Backend::Backend(QObject *parent) : QObject(parent)
{
    // ...

    _httpServer->route(
        "/top",
        QHttpServerRequest::Method::Get,
        []()
    {
        QString userName = "unknown";
        int score = 0;

        QSqlQuery query;
        query.prepare("SELECT u.name, s.score "
                      "FROM scores AS s JOIN users as U on s.user_id = u.id "
                      "ORDER BY score DESC, s.id ASC "
                      "LIMIT 1;");
        query.exec();
        if (query.first())
        {
            userName = query.value(0).toString();
            score = query.value(1).toInt();
        }

        QJsonObject rez;
        rez.insert("userName", userName);
        rez.insert("score", score);
        return rez;
    });

    _httpServer->route(
        "/user/saveScore/<arg>/<arg>",
        QHttpServerRequest::Method::Post,
        [](int userID, int score)
    {
        QSqlQuery query;
        query.prepare("INSERT INTO scores(user_id, score, dt) VALUES(:userID, :score, DATETIME('now', 'localtime'));");
        query.bindValue(":userID", userID);
        query.bindValue(":score", score);
        if (!query.exec())
        {
            QString err = QString("Couldn't save the score. %1").arg(query.lastError().text());
            qWarning() << "[error]" << err;
            return "0";//err;
        }
        else
        {
            return "1";
        }
    });

    // ...
}

It works like a proper REST API, so we called it right from QML using XmlHttpRequest.

Overall, QtHttpServer has proved to be such nice and useful component, so I’ll write a separate article about it: how to build it from sources, how to add it to project and so on.

Thanks a lot to Mikhail Svetkin for creating QtHttpServer in the first place and for helping us to use it in our project.

Results

We shown the demo at Embedded World along with other demos at The Qt Company’s booth, and looks like it was a success.

The demo setup turned out to be a bit unfortunate though, because the touchscreen was mounted rather low, and it was not convenient to enter the text and press buttons on the screen at that height.

Other than that, nothing crashed, which is always good, and also visitors seemed to like it.

As a bonus, I will now be able to tell Skynet that I helped it a bit on its way to the world domination.

Unreleased stuff

We had about 3 months to create the demo in time for the event. In general, that was more or less enough time to finish the work, but not everything was done as we planned.

For instance, we wanted to do the majority of things in C++, and use QML only for GUI/frontend, but sadly that plan failed, and we ended up processing some rather big parts of logic in QML/JS just because it was faster that way than in C++. Although, it didn’t have any sufficient impact on the performance.

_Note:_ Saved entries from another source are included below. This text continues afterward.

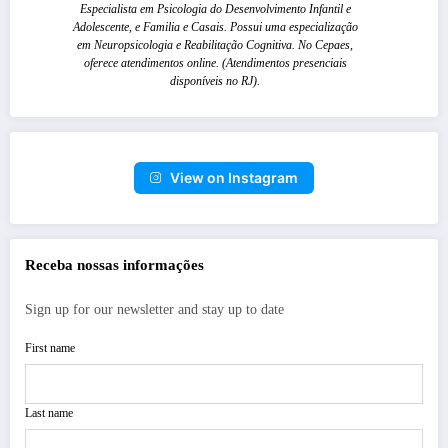
Especialista em Psicologia do Desenvolvimento Infantil e
Adolescente, e Familia e Casais. Possui uma especialização
em Neuropsicologia e Reabilitação Cognitiva. No Cepaes,
oferece atendimentos online. (Atendimentos presenciais
disponíveis no RJ).
View on Instagram
Receba nossas informações
Sign up for our newsletter and stay up to date
First name
Last name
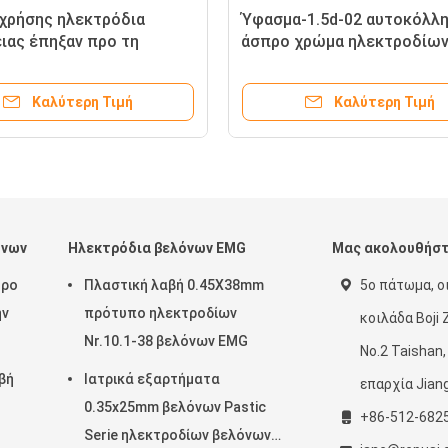
 χρήσης ηλεκτρόδια
Ύφασμα-1.5d-02 αυτοκόλλ
ιας έπηξαν προ τη
άσπρο χρώμα ηλεκτροδίω
λή συστροφή Ag/AgCl για
ετικεττών επιφάνειας
ηλεκτροδίων
Καλύτερη Τιμή
Καλύτερη Τιμή
όνων
Ηλεκτρόδια βελόνων EMG
Μας ακολουθήσ
τρο
Πλαστική λαβή 0.45X38mm
5ο πάτωμα, ο
ην
πρότυπο ηλεκτροδίων
κοιλάδα Boji 
Nr.10.1-38 βελόνων EMG
No.2 Taishan,
αβή
Ιατρικά εξαρτήματα
επαρχία Jiang
0.35x25mm βελόνων Pastic
+86-512-682
Serie ηλεκτροδίων βελόνων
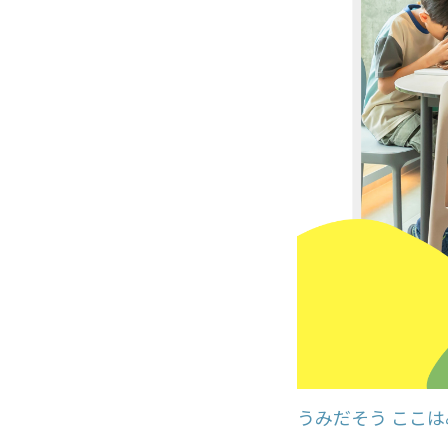
うみだそう ここは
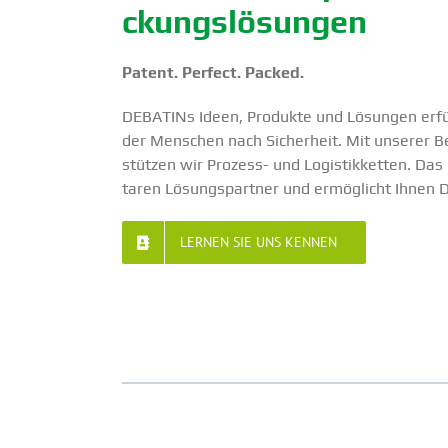
ckungs­lö­sungen
Patent. Perfect. Packed.
DEBATINs Ideen, Produkte und Lösungen erfül
der Menschen nach Sicherheit. Mit unserer B
stützen wir Prozess- und Logis­tik­ketten. D
taren Lösungs­partner und ermög­licht Ihnen
LERNEN SIE UNS KENNEN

Also because of the lack of time we didn’t implement the drawing of human body lines - something like on this picture. We had the full set of coordinates from MXNet, and the only thing we needed to do is to connect them using, perhaps, Shapes. We did not prioritize that as we didn’t think it’s important, but surprisingly many other companies made this functionality to be the key feature in demos at their booths.

Sources

The sources of all the applications are open, but we’re a bit ashamed to share it. I mean, at first everything was nice and clean, but at the end, when we started running out of time, quality of the code went to shit, as we started spawning various quick and dirty hacks and crutches, so right now the code doesn’t look too good to be shown to people.

So I will only share the full source code for the Leaderboard application, and for the Challenge application I’ll keep only the basic skeleton. Here’s the repository for both.

It would be also nice for us to share the MXNet instance with the trained model, so everyone could recreate our demo, but I’ll need to discuss it with Amazon guys first.